For edge-specific RAG, PagedAttention's memory efficiency directly translates to the ability to support longer context windows within tight hardware constraints.

• Predictable Memory Footprint: Memory usage scales nearly linearly with the actual number of tokens in the batch, not the maximum possible context. This allows for more accurate resource provisioning.
• Mitigates 'Context Bloat': Edge RAG pipelines that prepend large retrieved contexts to the LLM prompt no longer cause catastrophic memory fragmentation, enabling more comprehensive grounding.
• Facilitates Stateful Agents: Agentic systems that maintain conversation history or tool-use trajectories can do so more sustainably without memory waste.

PagedAttention is most powerful when combined with continuous batching (also called iteration-level or rolling batching). This pairing defines modern high-efficiency inference.

• Continuous Batching: Dynamically adds new requests to a running batch as others finish, maximizing GPU utilization.
• Synergy with Paging: The non-contiguous KV cache allows continuous batching to work seamlessly with requests of vastly different sequence lengths, as memory is allocated in small, flexible blocks per request.
• Foundation for Edge Serving: Together, these techniques allow a single edge server to handle a highly variable, mixed workload of RAG queries with low latency and high throughput.

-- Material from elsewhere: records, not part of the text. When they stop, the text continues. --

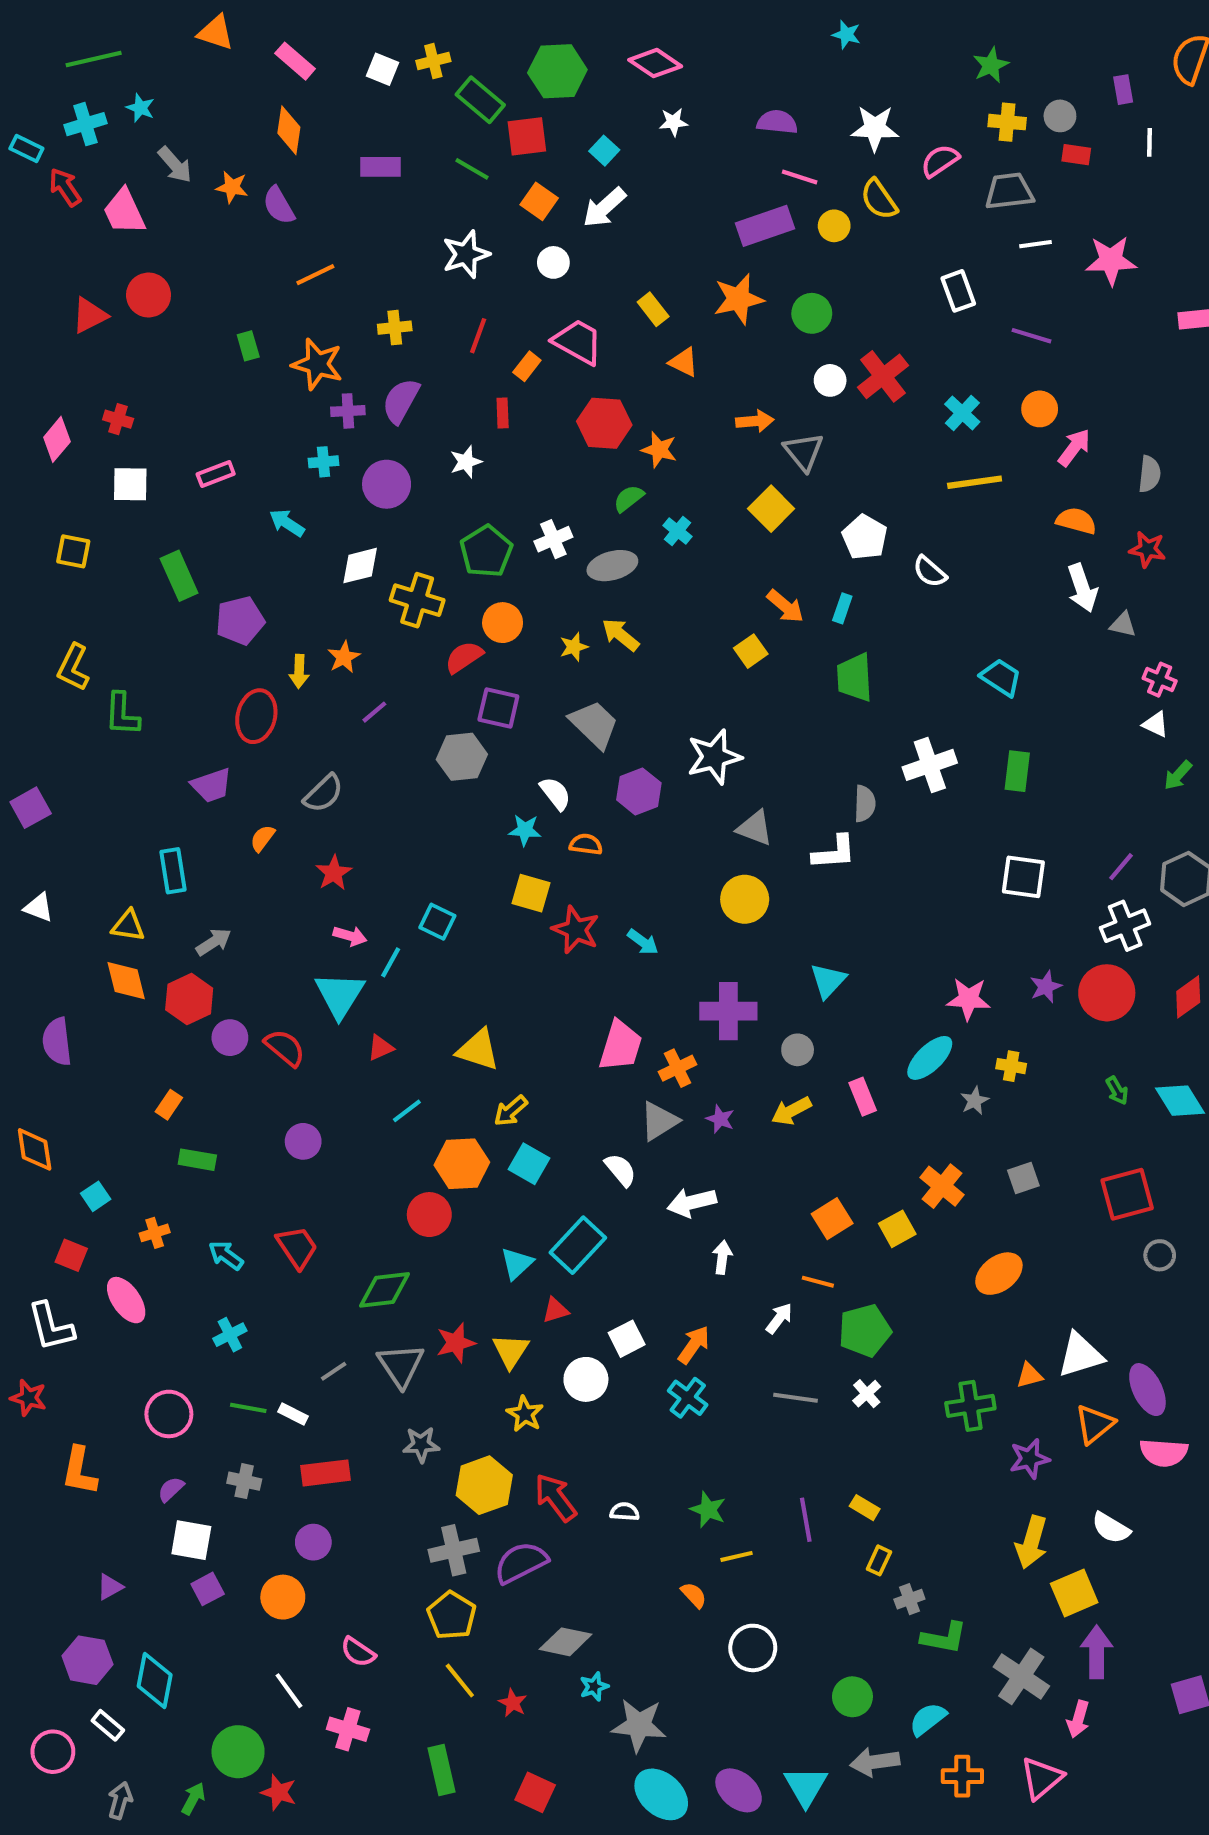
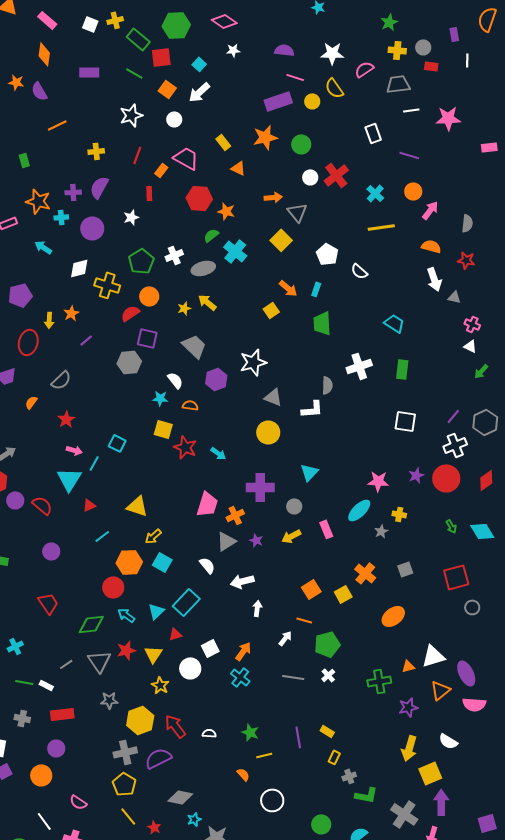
orange star: (317, 364) -> (38, 201), moved
cyan cross: (677, 531) -> (235, 251), size x1.6
cyan arrow: (226, 1255) -> (126, 615), moved

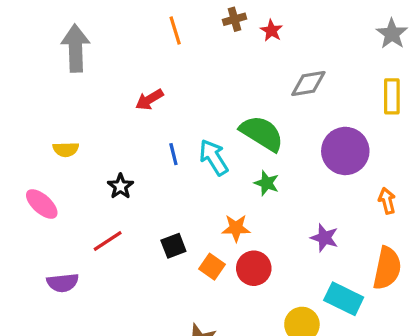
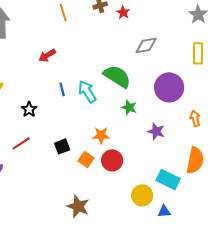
green star: (267, 183) -> (129, 107), moved
purple star: (324, 238) -> (156, 131), moved

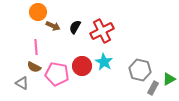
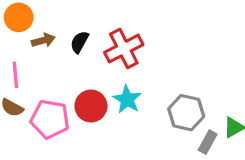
brown arrow: (53, 26) -> (43, 40), turned -40

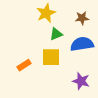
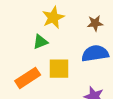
green triangle: (56, 34) -> (40, 42), moved
orange rectangle: (24, 65) -> (28, 78), size x1.5

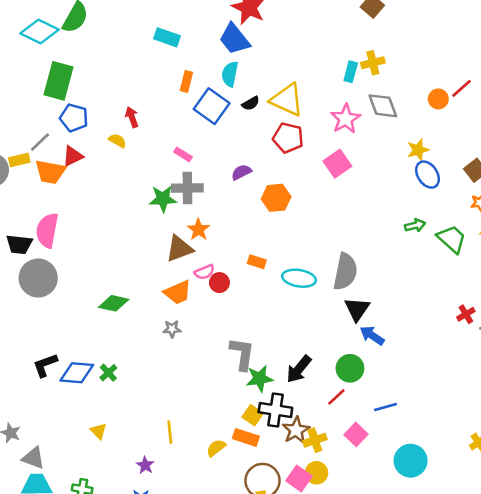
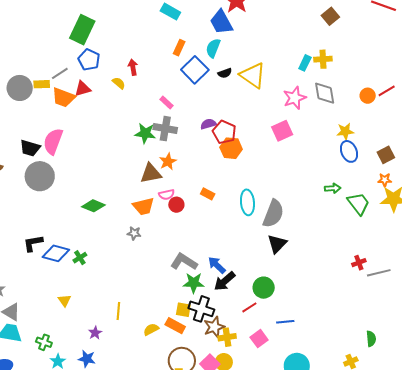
red pentagon: (288, 138) -> (224, 132), moved
cyan ellipse: (299, 278) -> (247, 202), moved, turned 65
blue arrow: (372, 336) -> (217, 265), moved
gray L-shape: (242, 354) -> (184, 262), turned -76
yellow square: (253, 415) -> (183, 310), turned -35

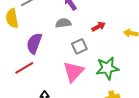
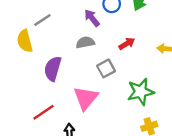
red line: (24, 68) -> (43, 112), moved
pink triangle: (73, 72) -> (86, 98), moved

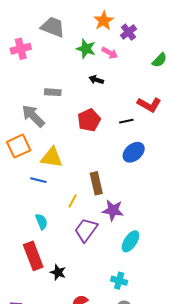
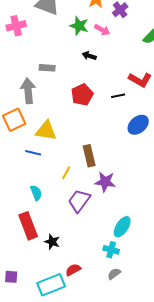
gray arrow: (33, 116) -> (28, 91), turned 40
blue ellipse: (134, 152) -> (138, 125), moved
cyan ellipse: (130, 241) -> (122, 227), moved

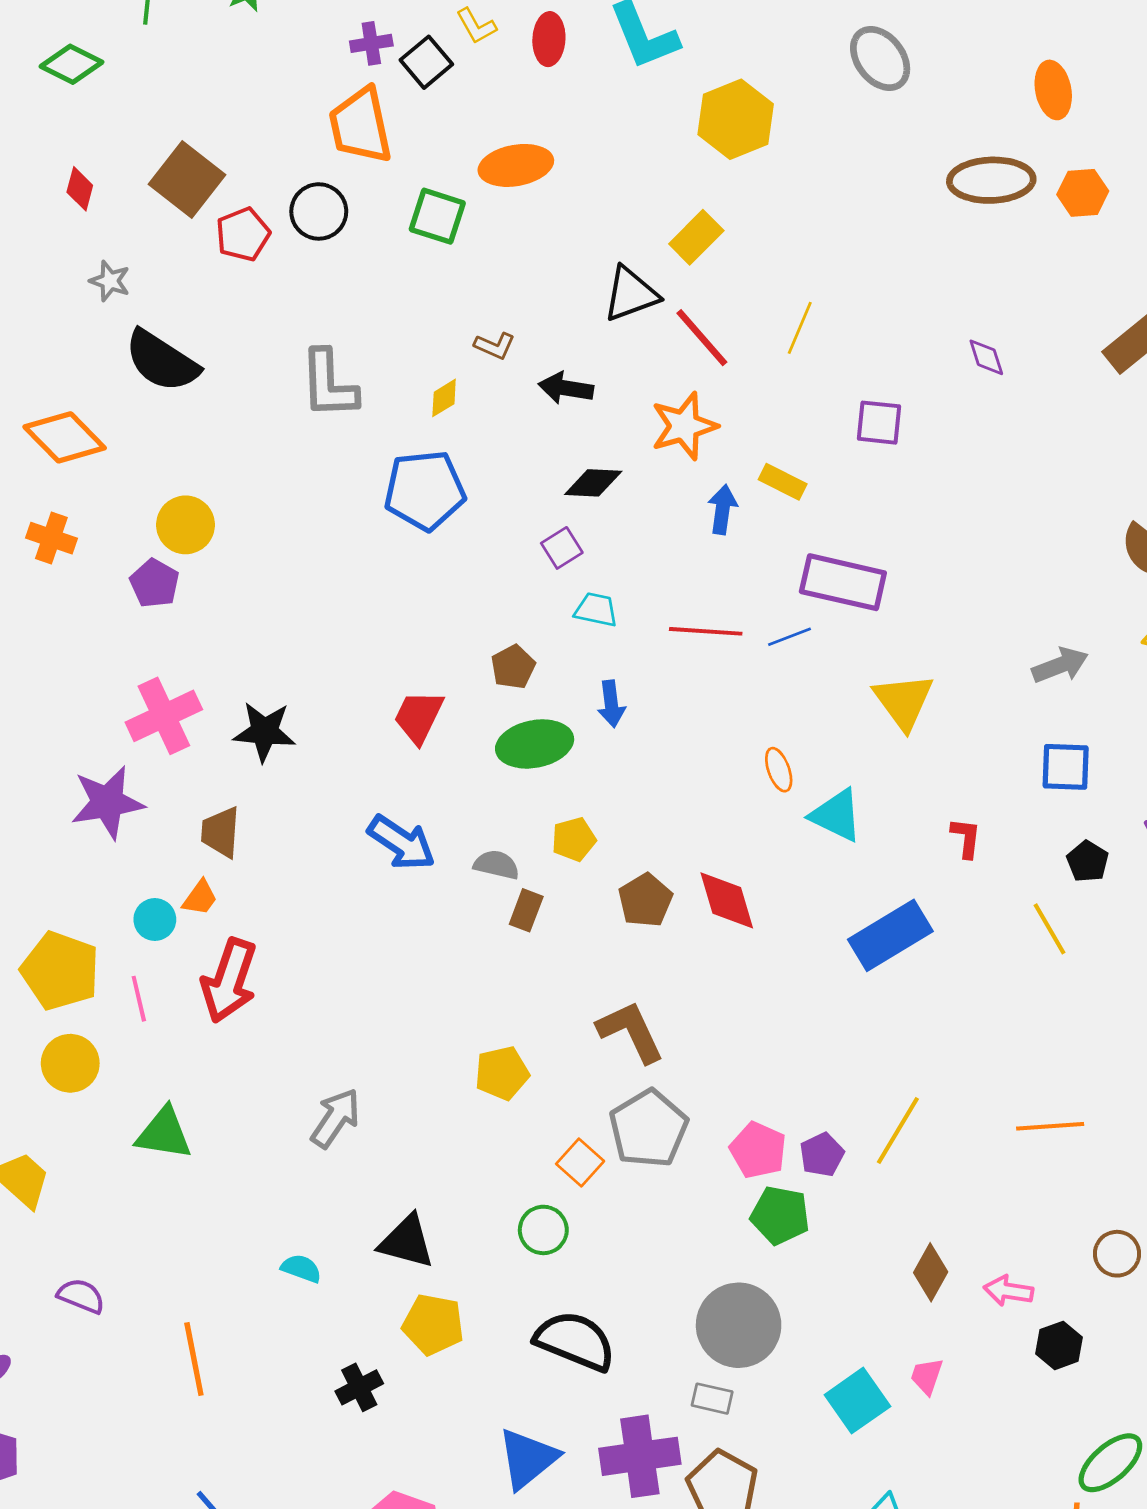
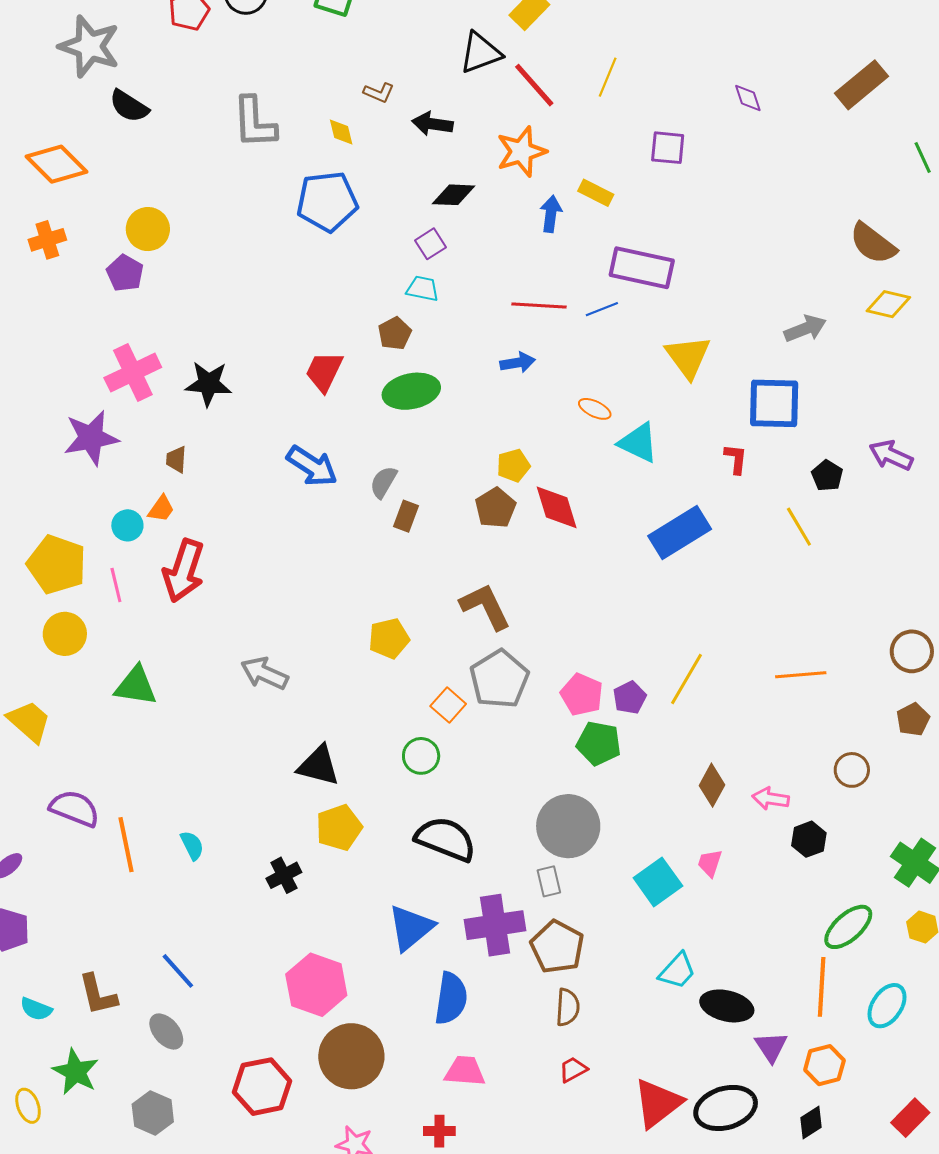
gray star: (110, 281) -> (89, 46), size x2.0
black semicircle: (162, 361) -> (129, 106), size x0.7
yellow diamond: (444, 398) -> (341, 132), turned -72
orange cross: (51, 538) -> (47, 240), turned -36
cyan trapezoid: (596, 610) -> (423, 289), moved
blue arrow: (611, 704) -> (518, 363), moved, turned -92
blue square: (1066, 767) -> (774, 403), moved, size x1.4
orange ellipse: (779, 770) -> (595, 409), turned -44
brown trapezoid: (221, 832) -> (176, 459), size x0.7
yellow pentagon: (574, 839) -> (513, 466), moved
gray semicircle: (496, 865) -> (383, 482), turned -72
gray arrow: (336, 1118) -> (264, 673), turned -99
cyan semicircle: (301, 1268) -> (192, 845), moved, turned 44
purple semicircle: (81, 1296) -> (75, 808), size x1.4
yellow pentagon: (433, 1324) -> (339, 828), turned -30
orange line: (194, 1359) -> (126, 845), moved
gray rectangle: (712, 1399) -> (549, 881), turned 64

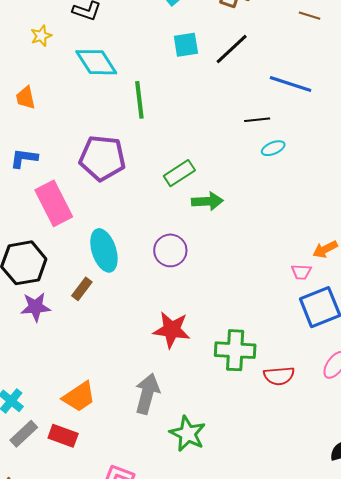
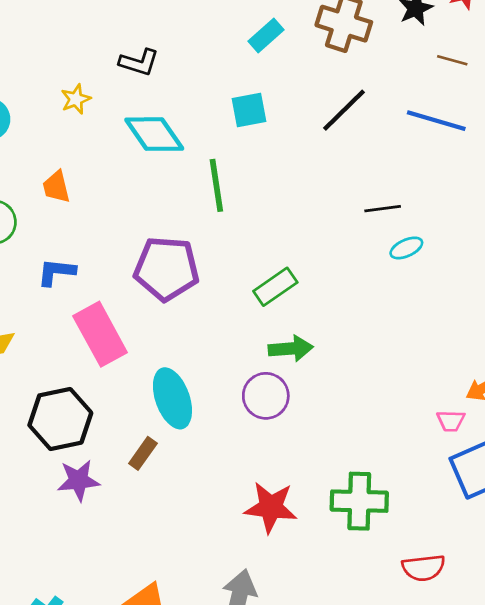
cyan square: (186, 45) -> (249, 110), moved
blue line: (291, 84) -> (436, 121), moved
green arrow: (207, 201) -> (291, 349), moved
green cross: (235, 350) -> (359, 501), moved

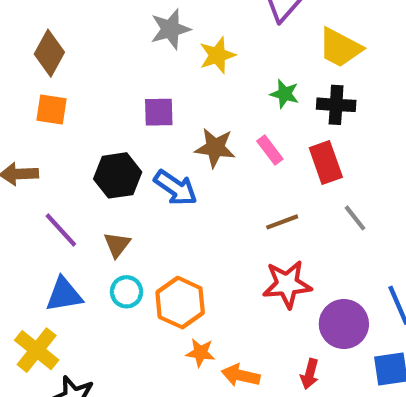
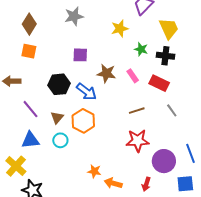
gray star: (170, 29) -> (74, 16), moved
yellow trapezoid: (340, 48) -> (169, 28), turned -145
yellow star: (217, 55) -> (120, 28), moved
red rectangle: (326, 163) -> (159, 83), turned -48
orange hexagon: (180, 303) -> (83, 121), moved

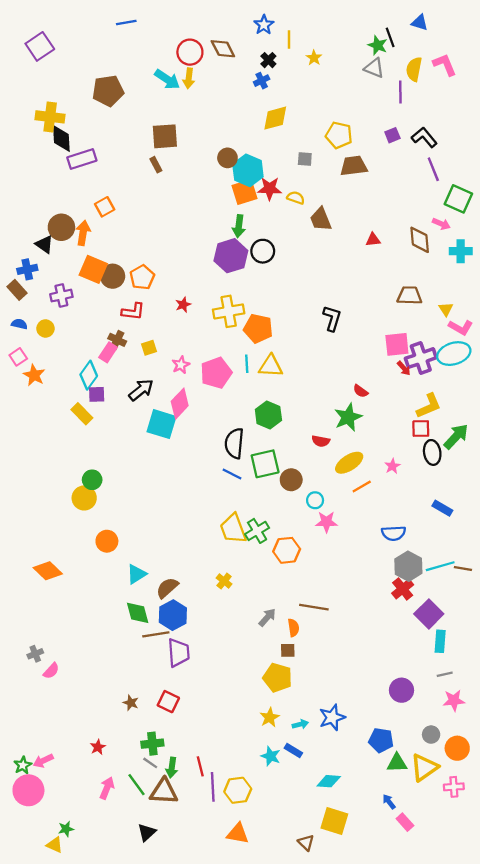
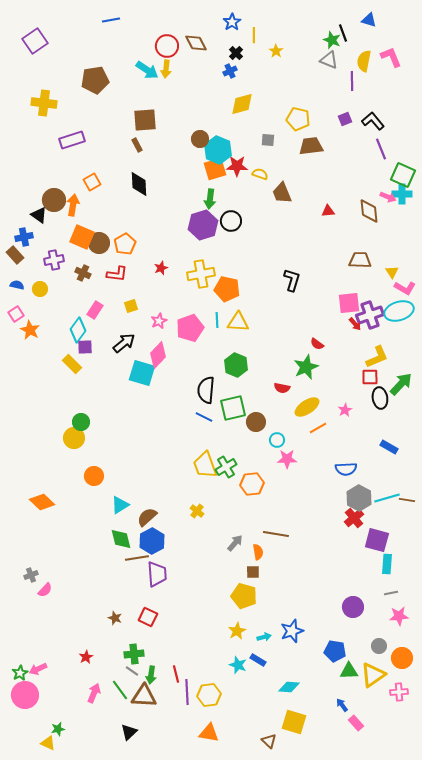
black diamond: (61, 139) -> (139, 184), moved
cyan cross: (461, 251) -> (402, 194), moved
brown cross: (117, 340) -> (83, 273), moved
purple square: (429, 614) -> (377, 540), turned -30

A transformer inference optimization that stores the computed key and value vectors for previous tokens in a sequence, avoiding redundant computation during autoregressive generation. This cache is the primary consumer of memory during LLM inference and the direct target of PagedAttention's optimization.

• Function: Stores the K and V matrices for each transformer layer and attention head.
• Memory Growth: Size scales linearly with batch size * sequence length * model dimensions, creating fragmentation challenges.
• PagedAttention's Role: Manages this dynamically growing, non-contiguous memory region efficiently, analogous to an OS managing heap memory for processes.

A parallel execution strategy that partitions a neural network across multiple hardware stages (e.g., different GPUs or NPU cores). Different microbatches flow through the pipeline stages concurrently, improving overall throughput for large models.

• Edge RAG Context: In a RAG pipeline, the retriever, reranker, and generator can be pipelined across different compute units on an edge server.
• Interaction with Memory Management: PagedAttention's efficient KV cache management becomes even more critical in pipelined scenarios, where memory must be efficiently shared and transferred between pipeline stages.
• Goal: Maximizes hardware utilization and reduces end-to-end latency for complex, multi-model workflows.